I reported on Building On Transparency, which seeks to develop community capacity for using open government and especially online government data and documents to help improve quality of life, dialog and governance. A report and detailed plan is here. I also discussed a core project in the initiative, Public Data Ferret. It is a database of blogged synopses of important public documents and databases which might otherwise go overlooked. They are indexed and searchable by topic and jurisdiction at the Ferret Hub. There is also an archive of weekly Public Data Ferret radio segments on KOMO-AM 1000 in Seattle. I expressed appreciation to JTM-PNW Collaboratory member Andrew Hart for his work as Contributing Editor at Public Data Ferret, and other work on behalf of JTM-PNW. Hart, a recent grad of the UW Communications School, was a participant in the January conference.


The group then heard from Rita Hibbard, a former Seattle Post-Intelligencer editor who is now Executive Editor of Investigate West, an investigative reporting project that works in partnership with major media outlets. Investigate West is not a JTM-PNW initiative per se, but Hibbard was an active participant in the January conference, leading a vigorous discussion in the Open Space setting. The assembled group last week welcomed the chance to hear Hibbard report on IW’s impressive debut. Investigate West, Hibbard said, is doing original investigative reporting work, with articles running in major media such as MSNBC, the Seattle Times, Seattle and the Spokane Spokesman-Review. The project draws financial support from foundations, membership fees and payments from media partners for content. IW is interested in finding ways to work with news consumers, Hibbard added.

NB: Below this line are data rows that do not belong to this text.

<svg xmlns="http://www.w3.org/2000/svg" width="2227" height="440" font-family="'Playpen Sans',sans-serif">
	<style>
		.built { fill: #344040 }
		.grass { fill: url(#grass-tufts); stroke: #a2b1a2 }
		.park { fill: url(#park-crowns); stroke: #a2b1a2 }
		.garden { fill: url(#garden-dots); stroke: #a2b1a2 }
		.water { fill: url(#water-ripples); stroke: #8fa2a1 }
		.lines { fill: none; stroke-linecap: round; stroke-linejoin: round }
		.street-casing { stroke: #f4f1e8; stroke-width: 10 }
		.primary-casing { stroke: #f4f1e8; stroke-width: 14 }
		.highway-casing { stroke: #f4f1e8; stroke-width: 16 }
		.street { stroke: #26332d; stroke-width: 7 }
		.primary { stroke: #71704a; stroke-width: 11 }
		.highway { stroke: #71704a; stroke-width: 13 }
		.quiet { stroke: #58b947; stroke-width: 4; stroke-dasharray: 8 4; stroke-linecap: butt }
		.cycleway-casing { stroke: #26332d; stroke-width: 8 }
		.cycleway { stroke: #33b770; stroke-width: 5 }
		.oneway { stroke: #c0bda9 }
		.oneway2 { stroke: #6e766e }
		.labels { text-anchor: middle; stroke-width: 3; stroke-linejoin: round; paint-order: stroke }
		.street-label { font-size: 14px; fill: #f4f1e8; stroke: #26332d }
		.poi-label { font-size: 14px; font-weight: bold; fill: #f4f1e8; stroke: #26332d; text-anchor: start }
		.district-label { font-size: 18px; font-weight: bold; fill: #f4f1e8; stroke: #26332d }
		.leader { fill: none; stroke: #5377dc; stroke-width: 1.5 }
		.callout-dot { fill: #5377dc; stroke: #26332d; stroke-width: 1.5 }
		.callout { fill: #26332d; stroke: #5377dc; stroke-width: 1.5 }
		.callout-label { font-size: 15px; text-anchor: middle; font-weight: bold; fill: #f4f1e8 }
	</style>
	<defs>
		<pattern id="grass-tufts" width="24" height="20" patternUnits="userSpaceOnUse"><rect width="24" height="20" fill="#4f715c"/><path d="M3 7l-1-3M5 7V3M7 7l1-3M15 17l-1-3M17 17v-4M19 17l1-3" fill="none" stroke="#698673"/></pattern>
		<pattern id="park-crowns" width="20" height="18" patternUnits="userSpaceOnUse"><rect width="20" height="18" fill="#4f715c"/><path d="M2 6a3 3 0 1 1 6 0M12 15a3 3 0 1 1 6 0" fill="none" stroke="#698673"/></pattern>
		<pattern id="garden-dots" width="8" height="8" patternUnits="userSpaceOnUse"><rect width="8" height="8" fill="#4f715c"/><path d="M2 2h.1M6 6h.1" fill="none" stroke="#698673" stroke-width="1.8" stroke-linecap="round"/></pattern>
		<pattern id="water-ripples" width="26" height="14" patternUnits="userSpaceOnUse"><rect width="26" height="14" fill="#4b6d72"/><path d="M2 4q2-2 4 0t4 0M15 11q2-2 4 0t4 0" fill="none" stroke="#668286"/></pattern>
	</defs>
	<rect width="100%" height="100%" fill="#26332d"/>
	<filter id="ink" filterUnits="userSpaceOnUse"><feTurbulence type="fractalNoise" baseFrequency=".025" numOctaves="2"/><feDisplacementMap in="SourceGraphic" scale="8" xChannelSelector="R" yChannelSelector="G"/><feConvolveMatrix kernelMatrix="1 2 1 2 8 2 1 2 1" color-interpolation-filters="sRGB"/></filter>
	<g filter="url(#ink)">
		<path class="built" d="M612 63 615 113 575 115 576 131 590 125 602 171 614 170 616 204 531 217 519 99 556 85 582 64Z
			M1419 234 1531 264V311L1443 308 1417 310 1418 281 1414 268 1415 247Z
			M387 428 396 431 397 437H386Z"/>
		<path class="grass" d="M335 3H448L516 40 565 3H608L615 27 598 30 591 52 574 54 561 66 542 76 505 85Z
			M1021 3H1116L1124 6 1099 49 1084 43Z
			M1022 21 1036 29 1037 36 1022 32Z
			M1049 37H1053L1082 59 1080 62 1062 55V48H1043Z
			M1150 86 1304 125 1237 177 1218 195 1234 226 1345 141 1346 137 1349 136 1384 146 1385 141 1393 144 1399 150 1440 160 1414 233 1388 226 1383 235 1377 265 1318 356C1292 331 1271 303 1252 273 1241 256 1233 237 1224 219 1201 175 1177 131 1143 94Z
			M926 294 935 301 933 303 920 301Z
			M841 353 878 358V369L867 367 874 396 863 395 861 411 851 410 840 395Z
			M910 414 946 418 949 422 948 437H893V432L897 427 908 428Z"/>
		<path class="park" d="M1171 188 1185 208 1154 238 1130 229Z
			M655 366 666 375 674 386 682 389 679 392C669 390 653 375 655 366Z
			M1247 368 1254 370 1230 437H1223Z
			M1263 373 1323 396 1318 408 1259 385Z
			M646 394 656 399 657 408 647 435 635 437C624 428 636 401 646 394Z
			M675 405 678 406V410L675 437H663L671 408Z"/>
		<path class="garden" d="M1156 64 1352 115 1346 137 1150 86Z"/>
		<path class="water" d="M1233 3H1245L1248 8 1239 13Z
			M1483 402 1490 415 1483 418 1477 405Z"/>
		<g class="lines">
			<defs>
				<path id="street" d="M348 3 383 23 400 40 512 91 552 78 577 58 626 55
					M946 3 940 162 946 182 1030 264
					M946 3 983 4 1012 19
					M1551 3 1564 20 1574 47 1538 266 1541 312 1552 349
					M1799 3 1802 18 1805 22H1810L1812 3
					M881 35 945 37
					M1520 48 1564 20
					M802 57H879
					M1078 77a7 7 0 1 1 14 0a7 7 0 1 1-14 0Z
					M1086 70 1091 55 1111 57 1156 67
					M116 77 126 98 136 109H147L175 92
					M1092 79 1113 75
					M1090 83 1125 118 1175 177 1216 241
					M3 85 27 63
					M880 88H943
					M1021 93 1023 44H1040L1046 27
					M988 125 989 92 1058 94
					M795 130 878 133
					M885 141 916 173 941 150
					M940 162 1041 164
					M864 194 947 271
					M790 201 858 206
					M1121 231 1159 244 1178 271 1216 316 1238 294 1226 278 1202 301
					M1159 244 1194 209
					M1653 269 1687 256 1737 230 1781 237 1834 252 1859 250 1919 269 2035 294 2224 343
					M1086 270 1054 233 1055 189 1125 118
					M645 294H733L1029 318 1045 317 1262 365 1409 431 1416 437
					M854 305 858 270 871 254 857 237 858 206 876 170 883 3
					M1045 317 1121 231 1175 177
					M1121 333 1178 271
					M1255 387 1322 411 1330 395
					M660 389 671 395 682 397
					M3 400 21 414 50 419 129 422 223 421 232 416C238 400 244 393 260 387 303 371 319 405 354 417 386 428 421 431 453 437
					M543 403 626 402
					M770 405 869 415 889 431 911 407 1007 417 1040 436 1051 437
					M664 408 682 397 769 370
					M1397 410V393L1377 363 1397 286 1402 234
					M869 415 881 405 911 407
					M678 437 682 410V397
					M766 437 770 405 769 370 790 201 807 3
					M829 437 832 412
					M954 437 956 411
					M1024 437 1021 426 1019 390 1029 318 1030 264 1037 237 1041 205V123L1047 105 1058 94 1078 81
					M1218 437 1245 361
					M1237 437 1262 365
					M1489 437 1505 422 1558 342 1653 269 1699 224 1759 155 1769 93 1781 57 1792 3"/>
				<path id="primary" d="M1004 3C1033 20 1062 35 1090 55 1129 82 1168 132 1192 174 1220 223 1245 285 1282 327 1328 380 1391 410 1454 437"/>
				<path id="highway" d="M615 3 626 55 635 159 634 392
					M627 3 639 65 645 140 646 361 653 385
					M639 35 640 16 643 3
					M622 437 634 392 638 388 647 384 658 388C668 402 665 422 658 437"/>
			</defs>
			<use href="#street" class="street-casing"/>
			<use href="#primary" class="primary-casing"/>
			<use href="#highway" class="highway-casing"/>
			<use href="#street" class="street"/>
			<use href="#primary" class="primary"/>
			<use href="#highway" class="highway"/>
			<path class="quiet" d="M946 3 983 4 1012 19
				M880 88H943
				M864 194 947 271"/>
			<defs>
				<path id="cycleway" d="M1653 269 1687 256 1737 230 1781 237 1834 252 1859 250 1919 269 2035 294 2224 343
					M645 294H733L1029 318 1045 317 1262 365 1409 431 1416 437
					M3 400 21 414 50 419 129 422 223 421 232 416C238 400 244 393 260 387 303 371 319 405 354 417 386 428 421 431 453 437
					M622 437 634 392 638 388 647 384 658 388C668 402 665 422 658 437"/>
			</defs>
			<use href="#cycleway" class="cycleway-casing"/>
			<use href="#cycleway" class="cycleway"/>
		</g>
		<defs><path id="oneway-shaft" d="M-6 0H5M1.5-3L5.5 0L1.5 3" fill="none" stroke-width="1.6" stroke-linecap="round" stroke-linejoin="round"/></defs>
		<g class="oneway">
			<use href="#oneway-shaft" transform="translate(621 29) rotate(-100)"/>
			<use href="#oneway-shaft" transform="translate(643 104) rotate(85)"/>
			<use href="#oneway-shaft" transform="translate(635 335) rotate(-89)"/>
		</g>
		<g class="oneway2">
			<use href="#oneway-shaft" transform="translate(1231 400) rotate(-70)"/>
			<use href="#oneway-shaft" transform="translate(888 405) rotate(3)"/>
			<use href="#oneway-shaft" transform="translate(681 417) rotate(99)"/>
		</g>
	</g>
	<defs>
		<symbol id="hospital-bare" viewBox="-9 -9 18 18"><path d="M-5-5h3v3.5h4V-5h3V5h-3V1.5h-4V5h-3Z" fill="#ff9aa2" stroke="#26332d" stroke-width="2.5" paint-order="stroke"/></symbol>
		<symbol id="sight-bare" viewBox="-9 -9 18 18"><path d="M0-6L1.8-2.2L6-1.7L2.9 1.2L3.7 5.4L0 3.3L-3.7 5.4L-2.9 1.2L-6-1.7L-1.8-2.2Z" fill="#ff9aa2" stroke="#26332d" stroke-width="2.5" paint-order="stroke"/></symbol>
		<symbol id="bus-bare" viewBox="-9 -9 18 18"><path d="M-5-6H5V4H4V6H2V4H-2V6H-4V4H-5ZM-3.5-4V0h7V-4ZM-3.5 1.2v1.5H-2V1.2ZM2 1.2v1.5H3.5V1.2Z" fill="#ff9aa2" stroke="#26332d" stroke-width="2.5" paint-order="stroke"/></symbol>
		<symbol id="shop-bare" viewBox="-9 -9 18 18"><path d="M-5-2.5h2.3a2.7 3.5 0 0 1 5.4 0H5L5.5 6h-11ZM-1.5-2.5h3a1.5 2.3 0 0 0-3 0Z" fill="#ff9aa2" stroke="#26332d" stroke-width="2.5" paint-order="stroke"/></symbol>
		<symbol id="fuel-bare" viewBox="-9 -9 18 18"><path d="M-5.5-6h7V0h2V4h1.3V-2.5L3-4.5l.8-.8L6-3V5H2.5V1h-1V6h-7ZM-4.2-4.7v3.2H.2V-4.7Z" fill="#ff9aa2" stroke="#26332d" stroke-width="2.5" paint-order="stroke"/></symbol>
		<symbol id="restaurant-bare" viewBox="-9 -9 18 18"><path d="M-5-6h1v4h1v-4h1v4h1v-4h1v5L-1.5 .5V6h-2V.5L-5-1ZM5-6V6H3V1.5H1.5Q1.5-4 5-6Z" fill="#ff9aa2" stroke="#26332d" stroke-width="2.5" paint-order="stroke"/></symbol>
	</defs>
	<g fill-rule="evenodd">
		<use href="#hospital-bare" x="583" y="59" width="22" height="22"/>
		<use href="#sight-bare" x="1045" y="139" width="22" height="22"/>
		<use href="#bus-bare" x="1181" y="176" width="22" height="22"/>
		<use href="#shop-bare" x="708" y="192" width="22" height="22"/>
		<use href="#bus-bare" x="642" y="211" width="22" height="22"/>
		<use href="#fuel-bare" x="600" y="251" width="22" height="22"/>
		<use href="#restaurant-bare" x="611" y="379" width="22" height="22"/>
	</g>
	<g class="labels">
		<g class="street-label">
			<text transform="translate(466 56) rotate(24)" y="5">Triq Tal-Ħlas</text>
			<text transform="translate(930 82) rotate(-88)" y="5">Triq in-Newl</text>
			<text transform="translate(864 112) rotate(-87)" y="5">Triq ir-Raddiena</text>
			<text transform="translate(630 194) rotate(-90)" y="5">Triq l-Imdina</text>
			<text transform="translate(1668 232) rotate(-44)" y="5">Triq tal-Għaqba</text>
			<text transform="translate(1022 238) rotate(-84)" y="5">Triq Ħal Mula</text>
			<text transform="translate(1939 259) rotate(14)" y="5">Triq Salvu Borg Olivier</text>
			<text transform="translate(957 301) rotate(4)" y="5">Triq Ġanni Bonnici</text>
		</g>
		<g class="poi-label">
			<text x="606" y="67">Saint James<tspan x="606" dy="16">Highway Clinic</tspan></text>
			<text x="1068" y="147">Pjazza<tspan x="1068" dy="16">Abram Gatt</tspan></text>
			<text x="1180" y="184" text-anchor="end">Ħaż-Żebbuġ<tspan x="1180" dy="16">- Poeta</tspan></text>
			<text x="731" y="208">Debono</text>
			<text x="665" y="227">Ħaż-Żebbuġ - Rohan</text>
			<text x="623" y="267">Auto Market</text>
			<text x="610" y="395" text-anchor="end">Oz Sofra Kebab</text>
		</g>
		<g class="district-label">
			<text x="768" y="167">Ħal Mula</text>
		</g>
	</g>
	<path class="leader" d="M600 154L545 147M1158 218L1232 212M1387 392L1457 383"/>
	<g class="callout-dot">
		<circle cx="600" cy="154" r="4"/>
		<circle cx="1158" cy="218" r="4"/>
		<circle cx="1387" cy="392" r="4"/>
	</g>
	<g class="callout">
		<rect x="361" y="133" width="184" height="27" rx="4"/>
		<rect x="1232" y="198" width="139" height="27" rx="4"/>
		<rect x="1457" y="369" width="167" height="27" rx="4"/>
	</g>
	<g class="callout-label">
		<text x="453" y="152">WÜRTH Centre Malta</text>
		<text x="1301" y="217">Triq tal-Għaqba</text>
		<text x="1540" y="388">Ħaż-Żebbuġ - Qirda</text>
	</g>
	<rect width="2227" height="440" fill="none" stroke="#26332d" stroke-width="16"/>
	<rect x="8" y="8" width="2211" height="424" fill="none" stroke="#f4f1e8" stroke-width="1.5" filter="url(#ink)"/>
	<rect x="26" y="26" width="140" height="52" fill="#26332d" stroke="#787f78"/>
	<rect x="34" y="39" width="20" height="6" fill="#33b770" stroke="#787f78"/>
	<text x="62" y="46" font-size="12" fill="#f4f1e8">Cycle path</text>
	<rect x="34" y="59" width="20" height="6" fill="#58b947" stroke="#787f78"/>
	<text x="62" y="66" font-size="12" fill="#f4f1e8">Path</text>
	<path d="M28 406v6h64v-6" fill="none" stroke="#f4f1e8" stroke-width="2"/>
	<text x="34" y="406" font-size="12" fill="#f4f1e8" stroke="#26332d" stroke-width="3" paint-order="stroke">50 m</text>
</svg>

Rick Vanderknyff, Managing Editor of Microsoft Local, reported on the Civic Communications Commons Initiative, which has an active and broad steering committee – including Anne Stadler, a longtime dialog facilitator, Seattle media figure and community activist. Work to date includes a completed concept and planning document, regular planning meetings and extensive outreach to potential partners. CCC has 501c3 aims. Vanderknyff told the group that the initiative will include an online commons, a publicly-held place where people can meet; and in-person conversations around the county. The focus will be on dialog around important issues; and serving as a hub on news and information resources. A number of partnerships are expected to be explored with major players in the civic, corporate and communications sectors. Undecided yet are geographical scope (King County versus greater Puget Sound), and exactly what would be at the Web hub.

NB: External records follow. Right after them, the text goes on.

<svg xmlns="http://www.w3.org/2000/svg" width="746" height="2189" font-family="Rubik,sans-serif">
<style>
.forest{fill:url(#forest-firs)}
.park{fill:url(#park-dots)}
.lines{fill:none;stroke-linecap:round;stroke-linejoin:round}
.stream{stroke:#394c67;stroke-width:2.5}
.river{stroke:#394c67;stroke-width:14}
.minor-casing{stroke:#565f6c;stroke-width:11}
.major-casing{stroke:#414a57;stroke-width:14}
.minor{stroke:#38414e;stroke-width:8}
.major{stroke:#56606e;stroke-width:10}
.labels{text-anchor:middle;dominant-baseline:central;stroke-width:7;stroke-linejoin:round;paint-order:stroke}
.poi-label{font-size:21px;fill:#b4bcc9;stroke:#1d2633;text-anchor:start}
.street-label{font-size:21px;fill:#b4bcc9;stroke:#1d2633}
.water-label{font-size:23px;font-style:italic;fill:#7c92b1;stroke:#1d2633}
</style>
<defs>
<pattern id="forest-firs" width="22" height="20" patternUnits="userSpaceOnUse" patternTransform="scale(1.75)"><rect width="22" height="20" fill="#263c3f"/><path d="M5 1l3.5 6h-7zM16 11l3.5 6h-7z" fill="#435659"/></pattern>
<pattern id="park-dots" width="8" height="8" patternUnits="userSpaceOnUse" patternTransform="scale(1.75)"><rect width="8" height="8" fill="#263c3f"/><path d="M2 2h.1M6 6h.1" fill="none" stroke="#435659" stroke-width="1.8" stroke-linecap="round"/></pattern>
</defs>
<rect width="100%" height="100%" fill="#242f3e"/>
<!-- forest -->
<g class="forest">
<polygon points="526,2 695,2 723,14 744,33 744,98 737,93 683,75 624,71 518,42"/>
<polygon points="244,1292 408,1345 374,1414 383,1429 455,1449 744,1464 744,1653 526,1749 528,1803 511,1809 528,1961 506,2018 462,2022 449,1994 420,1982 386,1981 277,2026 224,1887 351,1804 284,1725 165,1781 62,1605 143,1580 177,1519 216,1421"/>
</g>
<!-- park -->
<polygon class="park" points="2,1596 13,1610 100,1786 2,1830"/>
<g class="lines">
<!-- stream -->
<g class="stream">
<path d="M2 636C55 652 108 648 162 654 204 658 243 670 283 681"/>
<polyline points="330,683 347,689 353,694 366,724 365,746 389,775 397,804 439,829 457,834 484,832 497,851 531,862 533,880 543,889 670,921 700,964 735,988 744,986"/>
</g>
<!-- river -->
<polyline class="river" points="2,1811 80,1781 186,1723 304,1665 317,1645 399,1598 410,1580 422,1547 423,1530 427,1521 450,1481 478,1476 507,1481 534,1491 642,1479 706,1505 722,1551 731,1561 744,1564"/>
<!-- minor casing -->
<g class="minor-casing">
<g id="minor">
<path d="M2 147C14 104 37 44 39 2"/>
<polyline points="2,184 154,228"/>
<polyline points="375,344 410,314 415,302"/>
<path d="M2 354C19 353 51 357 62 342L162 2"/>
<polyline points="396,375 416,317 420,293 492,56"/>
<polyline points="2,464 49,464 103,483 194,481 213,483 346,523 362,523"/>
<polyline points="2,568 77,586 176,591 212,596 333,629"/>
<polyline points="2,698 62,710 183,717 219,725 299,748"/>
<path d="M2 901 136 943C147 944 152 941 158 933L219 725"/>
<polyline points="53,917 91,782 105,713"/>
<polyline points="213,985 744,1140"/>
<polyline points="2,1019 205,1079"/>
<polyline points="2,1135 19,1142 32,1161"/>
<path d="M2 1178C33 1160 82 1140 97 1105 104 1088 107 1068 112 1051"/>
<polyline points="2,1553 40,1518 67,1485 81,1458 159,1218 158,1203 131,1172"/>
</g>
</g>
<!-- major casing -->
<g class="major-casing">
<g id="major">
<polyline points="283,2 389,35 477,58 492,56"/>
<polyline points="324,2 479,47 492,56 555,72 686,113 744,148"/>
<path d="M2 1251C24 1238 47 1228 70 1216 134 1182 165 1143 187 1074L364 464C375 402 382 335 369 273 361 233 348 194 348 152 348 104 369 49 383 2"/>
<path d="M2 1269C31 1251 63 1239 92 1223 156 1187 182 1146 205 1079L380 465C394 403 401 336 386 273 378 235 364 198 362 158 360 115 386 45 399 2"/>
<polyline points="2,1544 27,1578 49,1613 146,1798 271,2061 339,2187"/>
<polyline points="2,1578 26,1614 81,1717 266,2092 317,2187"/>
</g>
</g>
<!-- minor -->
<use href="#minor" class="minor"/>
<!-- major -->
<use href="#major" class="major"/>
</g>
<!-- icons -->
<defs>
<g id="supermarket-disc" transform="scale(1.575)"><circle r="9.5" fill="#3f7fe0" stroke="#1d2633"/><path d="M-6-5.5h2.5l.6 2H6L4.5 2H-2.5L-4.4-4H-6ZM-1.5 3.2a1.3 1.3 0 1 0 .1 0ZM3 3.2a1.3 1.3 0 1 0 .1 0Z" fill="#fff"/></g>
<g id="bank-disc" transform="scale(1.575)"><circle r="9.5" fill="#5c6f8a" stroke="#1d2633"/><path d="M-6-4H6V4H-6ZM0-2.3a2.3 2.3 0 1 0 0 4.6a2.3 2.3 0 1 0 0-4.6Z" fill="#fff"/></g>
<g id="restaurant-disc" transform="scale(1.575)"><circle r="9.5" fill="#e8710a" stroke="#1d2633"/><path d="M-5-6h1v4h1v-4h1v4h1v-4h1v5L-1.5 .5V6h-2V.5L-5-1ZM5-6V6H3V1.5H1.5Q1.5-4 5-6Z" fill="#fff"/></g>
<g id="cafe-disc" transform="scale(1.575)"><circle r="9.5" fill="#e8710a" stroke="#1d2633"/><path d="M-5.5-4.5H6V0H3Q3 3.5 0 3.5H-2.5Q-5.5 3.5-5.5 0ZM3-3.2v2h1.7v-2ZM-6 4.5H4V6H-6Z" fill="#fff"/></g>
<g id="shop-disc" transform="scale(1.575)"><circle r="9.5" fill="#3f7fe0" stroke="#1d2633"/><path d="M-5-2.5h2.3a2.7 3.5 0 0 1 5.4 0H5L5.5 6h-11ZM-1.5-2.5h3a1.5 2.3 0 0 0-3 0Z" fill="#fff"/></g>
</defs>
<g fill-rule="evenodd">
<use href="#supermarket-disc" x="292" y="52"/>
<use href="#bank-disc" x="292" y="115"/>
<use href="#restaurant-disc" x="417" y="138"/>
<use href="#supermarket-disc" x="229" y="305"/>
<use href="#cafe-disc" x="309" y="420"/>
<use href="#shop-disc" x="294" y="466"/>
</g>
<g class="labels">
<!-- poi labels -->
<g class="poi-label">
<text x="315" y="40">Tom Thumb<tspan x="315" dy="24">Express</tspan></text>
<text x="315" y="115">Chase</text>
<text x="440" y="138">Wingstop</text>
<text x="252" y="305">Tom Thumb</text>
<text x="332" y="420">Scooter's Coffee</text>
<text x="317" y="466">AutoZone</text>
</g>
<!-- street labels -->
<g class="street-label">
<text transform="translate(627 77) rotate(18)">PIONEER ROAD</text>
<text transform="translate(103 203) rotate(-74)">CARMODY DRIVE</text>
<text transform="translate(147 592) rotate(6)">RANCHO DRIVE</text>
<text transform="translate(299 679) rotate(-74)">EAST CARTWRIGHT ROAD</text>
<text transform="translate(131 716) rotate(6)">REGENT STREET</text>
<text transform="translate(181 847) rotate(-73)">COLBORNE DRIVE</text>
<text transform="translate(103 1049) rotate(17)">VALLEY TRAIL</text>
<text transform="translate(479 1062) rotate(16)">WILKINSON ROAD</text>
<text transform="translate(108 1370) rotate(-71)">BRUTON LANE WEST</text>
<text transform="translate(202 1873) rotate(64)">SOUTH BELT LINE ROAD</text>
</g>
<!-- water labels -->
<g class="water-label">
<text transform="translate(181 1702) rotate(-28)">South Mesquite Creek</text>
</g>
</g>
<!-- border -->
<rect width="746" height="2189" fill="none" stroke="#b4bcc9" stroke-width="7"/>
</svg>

An open discussion by the initiative leaders of JTM-PNW followed. We agreed to meet quarterly in person, and to begin scheduling monthly events around each initiative. We also discussed different types of events we could hold to promote the initiatives. Sanjay Bhatt had an inspired suggestion for Flash Mobs around mobile food carts (“hook up in Ballard for burritos and talk on transparency.”) He also shared the model used at Asian-American Journalists Association “Innovation Salons”: 30-45 minutes of meet and greet, a 60-minute program, and 45 minutes more of socializing and directed networking. Other possibilities raised were mini-conferences of up to three hours, or convening a public conversation around a cross-cutting topic.

Additional suggestions to help the initiatives gain momentum included: provide “how-to” mini-seminars with initiative leaders (or others) sharing success stories; conduct concept-vetting sessions where one initiative is critiqued by other initiative leaders; share tools such as the survey approach being used by the Global Health Initiative; form a steering committee; reach out beyond the usual suspects: and give presentations to civic, professional and community groups.

Thanks everybody for a great, productive gathering!